**Check your understanding:**
- 1) Retype the section of the passage on Russia's mobilization between "Volodin and the" and "of full mobilization.", inclusive.
- 2) Write the next part of the passage on Russia's mobilization, starting after its last sentence.

**Page excerpt:**
"""
The Kremlin continues to violate its stated “partial mobilization” procedures and
contradict its own messaging even while recognizing the systematic failures within the
Russian bureaucracy just eight days after the declaration of mobilization. Russian
President Vladimir Putin acknowledged and deflected the blame for repeated “mistakes” during the
first week of mobilization in his opening remarks at the Russian Security Council meeting on September
29.
Putin recounted instances of mobilizing men without prior military experience, assigning
servicemen to the wrong specializations, and unfairly mobilizing men with health conditions or large
families. ISW has previously reported that Kremlin-state media began exploring similar complaints just
days after Putin’s declaration of “partial mobilization.”
Putin called on the Russian General Staff,
Ministry of Defense (MoD), and federal subjects to fix the reported problems with mobilization, while
noting that prosecutors and working groups within enlistment centers will monitor all complaints.
Speaker of the Russian State Duma Vyacheslav Volodin also announced that Russian men with a
military registration cannot leave their permanent residence without the approval of enlistment
centers.
Volodin and the Kremlin’s Spokesperson Dmitry Peskov later retracted these statements,
noting that the Russian MoD informed him that Russian officials may only restrict the movement of
military-registered men in case of full mobilization.
Republic of Dagestan Head Sergey Melikov also
condemned a police car with a loudspeaker that ordered all men to appear at the enlistment center
while driving around Derbente, Republic of Dagestan, stating that local authorities did not authorize
such announcements.
"""
**Given entries:**
"""
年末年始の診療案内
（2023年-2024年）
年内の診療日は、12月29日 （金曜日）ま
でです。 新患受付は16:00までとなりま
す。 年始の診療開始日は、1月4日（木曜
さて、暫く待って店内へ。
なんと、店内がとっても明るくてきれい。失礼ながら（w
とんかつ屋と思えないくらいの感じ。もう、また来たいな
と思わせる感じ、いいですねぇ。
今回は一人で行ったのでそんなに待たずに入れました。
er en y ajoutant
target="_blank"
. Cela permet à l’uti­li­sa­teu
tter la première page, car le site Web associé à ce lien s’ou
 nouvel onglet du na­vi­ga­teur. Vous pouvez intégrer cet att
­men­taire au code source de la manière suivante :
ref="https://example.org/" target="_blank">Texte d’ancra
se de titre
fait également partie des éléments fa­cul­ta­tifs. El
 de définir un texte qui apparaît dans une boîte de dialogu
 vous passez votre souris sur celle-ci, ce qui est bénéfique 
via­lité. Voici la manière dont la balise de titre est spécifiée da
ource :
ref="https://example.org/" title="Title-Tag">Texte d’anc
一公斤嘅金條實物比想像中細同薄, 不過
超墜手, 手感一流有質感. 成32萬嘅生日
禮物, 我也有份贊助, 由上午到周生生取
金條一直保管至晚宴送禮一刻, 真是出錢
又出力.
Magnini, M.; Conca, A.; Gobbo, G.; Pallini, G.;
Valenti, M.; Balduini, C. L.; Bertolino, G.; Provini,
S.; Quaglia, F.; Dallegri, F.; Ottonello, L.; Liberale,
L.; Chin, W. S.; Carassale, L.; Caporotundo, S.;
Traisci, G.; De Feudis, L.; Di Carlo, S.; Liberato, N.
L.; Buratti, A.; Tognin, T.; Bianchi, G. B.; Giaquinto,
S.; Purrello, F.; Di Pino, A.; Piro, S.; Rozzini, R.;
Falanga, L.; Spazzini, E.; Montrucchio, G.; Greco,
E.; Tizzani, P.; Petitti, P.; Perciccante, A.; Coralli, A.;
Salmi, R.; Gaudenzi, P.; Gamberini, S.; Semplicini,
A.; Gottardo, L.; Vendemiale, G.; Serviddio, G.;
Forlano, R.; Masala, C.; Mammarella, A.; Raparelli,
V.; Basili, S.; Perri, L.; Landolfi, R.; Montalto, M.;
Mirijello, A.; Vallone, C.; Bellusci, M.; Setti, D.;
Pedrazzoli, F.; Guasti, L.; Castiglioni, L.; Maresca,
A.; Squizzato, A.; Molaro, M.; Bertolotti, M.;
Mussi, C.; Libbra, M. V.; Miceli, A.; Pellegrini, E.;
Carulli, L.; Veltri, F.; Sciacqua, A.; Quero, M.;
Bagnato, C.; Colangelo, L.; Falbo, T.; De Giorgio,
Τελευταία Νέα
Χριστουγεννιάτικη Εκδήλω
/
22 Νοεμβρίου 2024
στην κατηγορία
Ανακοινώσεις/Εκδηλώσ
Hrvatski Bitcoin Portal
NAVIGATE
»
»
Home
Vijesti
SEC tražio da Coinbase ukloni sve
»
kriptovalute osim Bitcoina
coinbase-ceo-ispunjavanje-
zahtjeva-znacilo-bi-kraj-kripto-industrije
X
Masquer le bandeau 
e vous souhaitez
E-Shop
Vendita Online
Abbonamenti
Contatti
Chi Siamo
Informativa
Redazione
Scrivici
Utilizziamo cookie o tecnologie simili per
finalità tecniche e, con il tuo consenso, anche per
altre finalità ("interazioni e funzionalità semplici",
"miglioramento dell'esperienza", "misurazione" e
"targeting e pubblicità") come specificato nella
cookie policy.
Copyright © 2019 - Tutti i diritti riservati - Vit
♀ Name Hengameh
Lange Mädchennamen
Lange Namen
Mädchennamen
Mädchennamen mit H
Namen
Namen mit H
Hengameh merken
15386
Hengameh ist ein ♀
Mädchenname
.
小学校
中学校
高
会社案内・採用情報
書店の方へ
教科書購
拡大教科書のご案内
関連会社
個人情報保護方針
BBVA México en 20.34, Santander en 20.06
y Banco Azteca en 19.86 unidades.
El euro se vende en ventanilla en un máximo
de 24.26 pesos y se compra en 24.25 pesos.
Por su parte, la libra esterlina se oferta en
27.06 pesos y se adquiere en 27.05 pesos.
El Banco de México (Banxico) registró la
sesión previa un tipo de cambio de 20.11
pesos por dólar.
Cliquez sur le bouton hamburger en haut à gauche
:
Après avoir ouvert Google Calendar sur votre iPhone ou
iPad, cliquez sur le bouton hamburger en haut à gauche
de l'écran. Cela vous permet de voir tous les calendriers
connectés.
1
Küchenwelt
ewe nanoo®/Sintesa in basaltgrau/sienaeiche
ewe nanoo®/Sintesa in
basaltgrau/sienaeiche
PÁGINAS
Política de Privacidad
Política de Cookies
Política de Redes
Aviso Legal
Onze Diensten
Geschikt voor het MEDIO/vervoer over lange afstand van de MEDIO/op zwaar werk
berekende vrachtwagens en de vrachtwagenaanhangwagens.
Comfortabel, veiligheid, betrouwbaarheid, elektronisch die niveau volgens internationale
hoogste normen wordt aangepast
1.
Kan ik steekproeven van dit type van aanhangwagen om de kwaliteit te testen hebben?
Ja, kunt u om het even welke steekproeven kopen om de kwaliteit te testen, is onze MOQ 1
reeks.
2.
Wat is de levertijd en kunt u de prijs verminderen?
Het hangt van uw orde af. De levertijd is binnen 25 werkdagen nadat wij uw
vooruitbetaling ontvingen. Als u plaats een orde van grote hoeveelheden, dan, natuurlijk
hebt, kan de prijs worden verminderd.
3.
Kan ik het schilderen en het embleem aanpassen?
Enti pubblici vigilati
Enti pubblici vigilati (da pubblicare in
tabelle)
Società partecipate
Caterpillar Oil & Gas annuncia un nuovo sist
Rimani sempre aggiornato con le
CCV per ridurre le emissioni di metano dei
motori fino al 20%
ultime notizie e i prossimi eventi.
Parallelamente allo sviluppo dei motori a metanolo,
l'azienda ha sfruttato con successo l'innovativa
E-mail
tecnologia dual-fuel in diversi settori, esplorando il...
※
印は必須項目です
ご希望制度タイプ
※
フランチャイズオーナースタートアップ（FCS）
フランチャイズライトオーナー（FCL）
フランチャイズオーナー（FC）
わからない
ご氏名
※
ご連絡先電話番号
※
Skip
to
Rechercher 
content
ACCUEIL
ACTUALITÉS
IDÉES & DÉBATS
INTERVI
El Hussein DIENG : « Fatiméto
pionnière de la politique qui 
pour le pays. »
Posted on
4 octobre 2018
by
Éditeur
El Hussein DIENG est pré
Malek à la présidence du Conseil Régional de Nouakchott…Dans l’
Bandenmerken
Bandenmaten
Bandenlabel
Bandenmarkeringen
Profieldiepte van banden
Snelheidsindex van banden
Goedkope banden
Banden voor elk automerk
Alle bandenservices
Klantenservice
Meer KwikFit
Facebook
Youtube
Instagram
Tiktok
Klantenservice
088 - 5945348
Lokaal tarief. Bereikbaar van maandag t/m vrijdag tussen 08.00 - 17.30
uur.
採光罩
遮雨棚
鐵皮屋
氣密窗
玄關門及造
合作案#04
"""
**Responses to the tasks:**
- 1)
Volodin and the Kremlin’s Spokesperson Dmitry Peskov later retracted these statements,
noting that the Russian MoD informed him that Russian officials may only restrict the movement of
military-registered men in case of full mobilization.

- 2)
The Kremlin’s contradictory statements and procedures demonstrate the fundamental
nature of the systemic weakness of the Russian military establishment that have
characterized the entire invasion. Russian officials continue to execute a supposed reservist call-
up as a confused undertaking somewhere between a conscription drive and the declaration of general
mobilization, likely issuing conflicting orders to already flawed bureaucratic institutions. CIA Director
Williams Burns noted that even if the Kremlin manages to mobilize 300,000 men it will not be able to
ensure logistic support or provide sufficient training and equipment to the newly-mobilized men.
Ukrainian military officials noted that Russian forces have already committed mobilized men to
Kharkiv Oblast who have since told the Ukrainian forces that they did not receive any training prior to
their deployment around September 15.
The bureaucratic failures in the Russian partial mobilization may indicate that Putin has
again bypassed the Russian higher military command or the Russian MoD. The deployment
of mobilized men to centers of hostilities on the Kharkiv or Kherson frontlines may suggest that Putin
is directly working with axis commanders on the ground who are likely clamoring for reinforcements,
rather than following standard military practices (that are also required by Russian law) such as
providing training to the mobilized prior to their deployment to the frontlines. ISW has previously
reported that Putin bypassed the Russian chain of command on numerous occasions when making
decisions regarding the progress of the Russian “special military operation” in Ukraine, likely because
he had lost confidence in the Russian MoD.